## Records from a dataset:
----

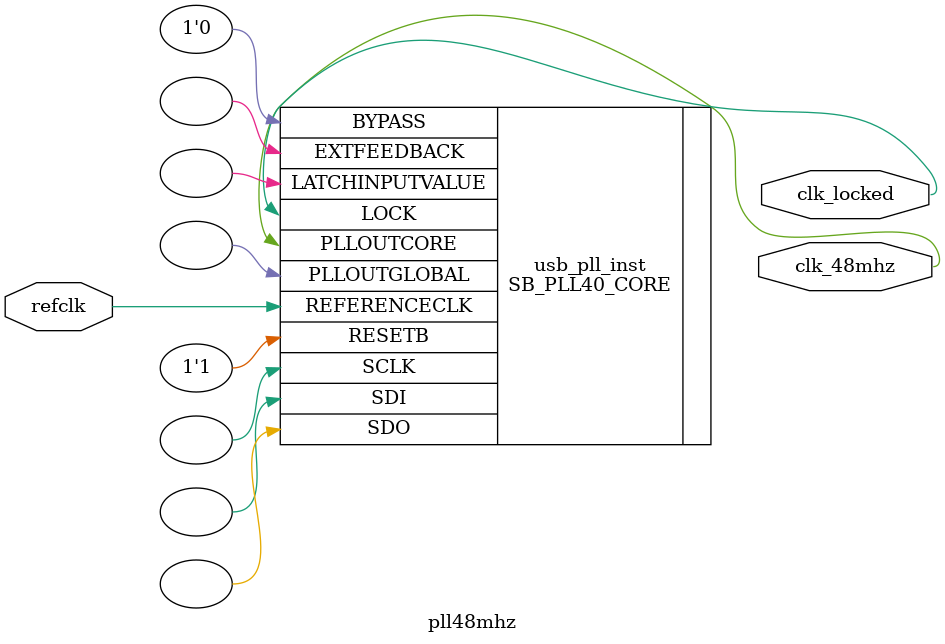
<source format=v>
module pll48mhz(
    input refclk,
    output clk_48mhz,
    output clk_locked
);

SB_PLL40_CORE #(
    .DIVR(4'd0),
    .DIVF(7'd63), // was 47 - 7'b0101111 = 0x2F (31 for first prototype)
    .DIVQ(3'd4),
    .FILTER_RANGE(3'd1),
    .FEEDBACK_PATH("SIMPLE"),
    .DELAY_ADJUSTMENT_MODE_FEEDBACK("FIXED"),
    .FDA_FEEDBACK(4'd0),
    .DELAY_ADJUSTMENT_MODE_RELATIVE("FIXED"),
    .FDA_RELATIVE(4'd0),
    .SHIFTREG_DIV_MODE(2'd0),
    .PLLOUT_SELECT("GENCLK"),
    .ENABLE_ICEGATE(1'b0)
) usb_pll_inst (
    .REFERENCECLK(refclk),
    .PLLOUTCORE(clk_48mhz),
    .PLLOUTGLOBAL(),
    .EXTFEEDBACK(),
    .RESETB(1'b1),
    .BYPASS(1'b0),
    .LATCHINPUTVALUE(),
    .LOCK(clk_locked),
    .SDI(),
    .SDO(),
    .SCLK()
);
endmodule

</source>
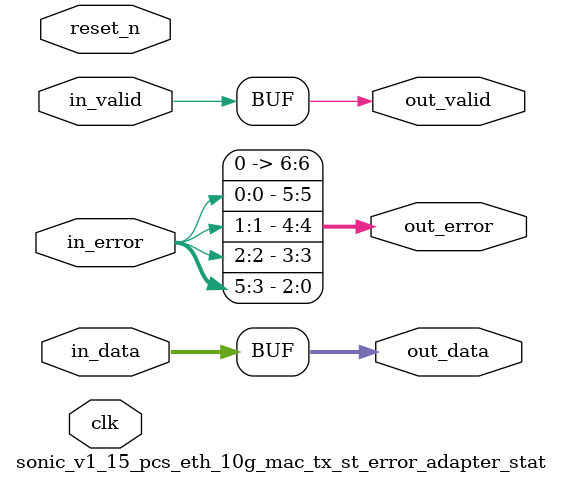
<source format=v>

`timescale 1ns / 100ps
module sonic_v1_15_pcs_eth_10g_mac_tx_st_error_adapter_stat (
    
      // Interface: clk
      input              clk,
      // Interface: reset
      input              reset_n,
      // Interface: in
      input              in_valid,
      input      [39: 0] in_data,
      input      [ 5: 0] in_error,
      // Interface: out
      output reg         out_valid,
      output reg [39: 0] out_data,
      output reg [ 6: 0] out_error
);



   // ---------------------------------------------------------------------
   //| Pass-through Mapping
   // ---------------------------------------------------------------------
   always @* begin
      out_valid = in_valid;
      out_data = in_data;

   end

   // ---------------------------------------------------------------------
   //| Error Mapping
   // ---------------------------------------------------------------------
   always @* begin
      out_error = 0;
      
      out_error[0] = in_error[3];   // undersize
      out_error[1] = in_error[4];   // oversize
      out_error[2] = in_error[5];   // payload_length
      out_error[3] = in_error[2];   // crc
      out_error[4] = in_error[1];   // underflow
      out_error[5] = in_error[0];   // user
   

   end
endmodule
</source>
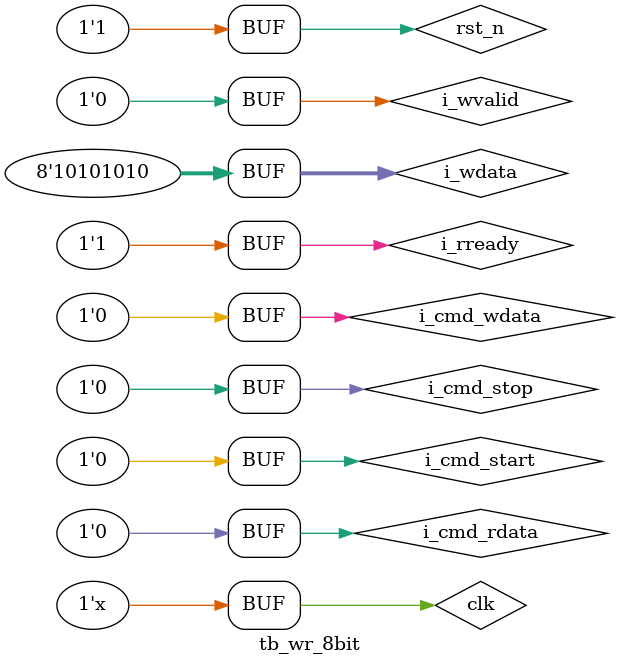
<source format=v>
`timescale 1ns / 1ps


module tb_wr_8bit;

  //
  localparam perid = 10;
  // Parameters
  localparam integer CLK_FREQ = 32;
  localparam integer I2C_FREQ = 1;

  //Ports
  reg        clk;
  reg        rst_n;
  reg        i_cmd_start;
  reg        i_cmd_wdata;
  reg        i_cmd_rdata;
  reg        i_cmd_stop;
  reg        i_wvalid;
  wire       o_wready;
  reg  [7:0] i_wdata;
  wire       o_rvalid;
  reg        i_rready = 1;
  wire [7:0] o_rdata;
  wire       o_busy;
  wire       o_done;
  wire       o_ack;
  reg        scl_i;
  wire       scl_o;
  wire       scl_t;
  reg        sda_i;
  wire       sda_o;
  wire       sda_t;


  always #(perid / 2) clk = !clk;
  initial begin
    clk         = 1;
    rst_n       = 0;
    i_cmd_start = 0;
    i_cmd_wdata = 0;
    i_cmd_rdata = 0;
    i_cmd_stop  = 0;
    i_wvalid    = 0;
    i_wdata     = 8'haa;
    #(perid * 20);
    rst_n = 1;
    #(perid * 20);
    i_cmd_start = 0;
    i_cmd_wdata = 1;
    i_cmd_rdata = 0;
    i_cmd_stop  = 0;
    i_wvalid    = 1;
    i_wdata     = 8'haa;
    #(perid * 2);
    i_cmd_start = 0;
    i_cmd_wdata = 0;
    i_cmd_rdata = 0;
    i_cmd_stop  = 0;
    i_wvalid    = 0;
    i_wdata     = 8'haa;
  end

  i2c_wr_8bit #(
      .CLK_FREQ(CLK_FREQ),
      .I2C_FREQ(I2C_FREQ)
  ) i2c_wr_8bit_inst (
      .clk        (clk),
      .rst_n      (rst_n),
      .i_cmd_start(i_cmd_start),
      .i_cmd_wdata(i_cmd_wdata),
      .i_cmd_rdata(i_cmd_rdata),
      .i_cmd_stop (i_cmd_stop),
      .i_wvalid   (i_wvalid),
      .o_wready   (o_wready),
      .i_wdata    (i_wdata),
      .o_rvalid   (o_rvalid),
      .i_rready   (i_rready),
      .o_rdata    (o_rdata),
      .o_busy     (o_busy),
      .o_done     (o_done),
      .o_ack      (o_ack),
      .scl_i      (scl_i),
      .scl_o      (scl_o),
      .scl_t      (scl_t),
      .sda_i      (sda_i),
      .sda_o      (sda_o),
      .sda_t      (sda_t)
  );



endmodule

</source>
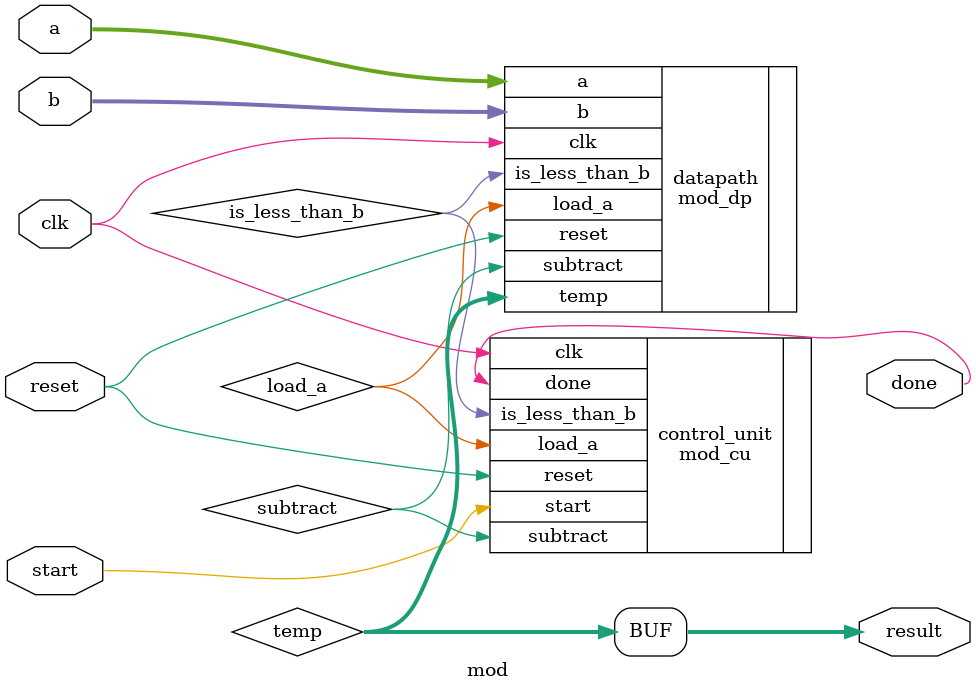
<source format=v>
module mod(
    input clk,
    input reset,
    input start,
    input [31:0] a,
    input [31:0] b,
    output [31:0] result,
    output done
);

// Wires to connect the control unit and datapath
wire load_a;
wire subtract;
wire is_less_than_b;
wire [31:0] temp;

// Instantiate the control unit
mod_cu control_unit(
  .clk(clk),
  .reset(reset),
  .start(start),
  .is_less_than_b(is_less_than_b),
  .load_a(load_a),
  .subtract(subtract),
  .done(done)
);

// Instantiate the datapath
mod_dp datapath(
  .clk(clk),
  .reset(reset),
  .a(a),
  .b(b),
  .load_a(load_a),
  .subtract(subtract),
  .temp(temp),
  .is_less_than_b(is_less_than_b)
);

// Connect the result of the datapath to the output
assign result = temp;

endmodule

</source>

----

## Task prompt:
The answer must be all the lines above that hold the word "integer".

## Task solution:
  localparam integer CLK_FREQ = 32;
  localparam integer I2C_FREQ = 1;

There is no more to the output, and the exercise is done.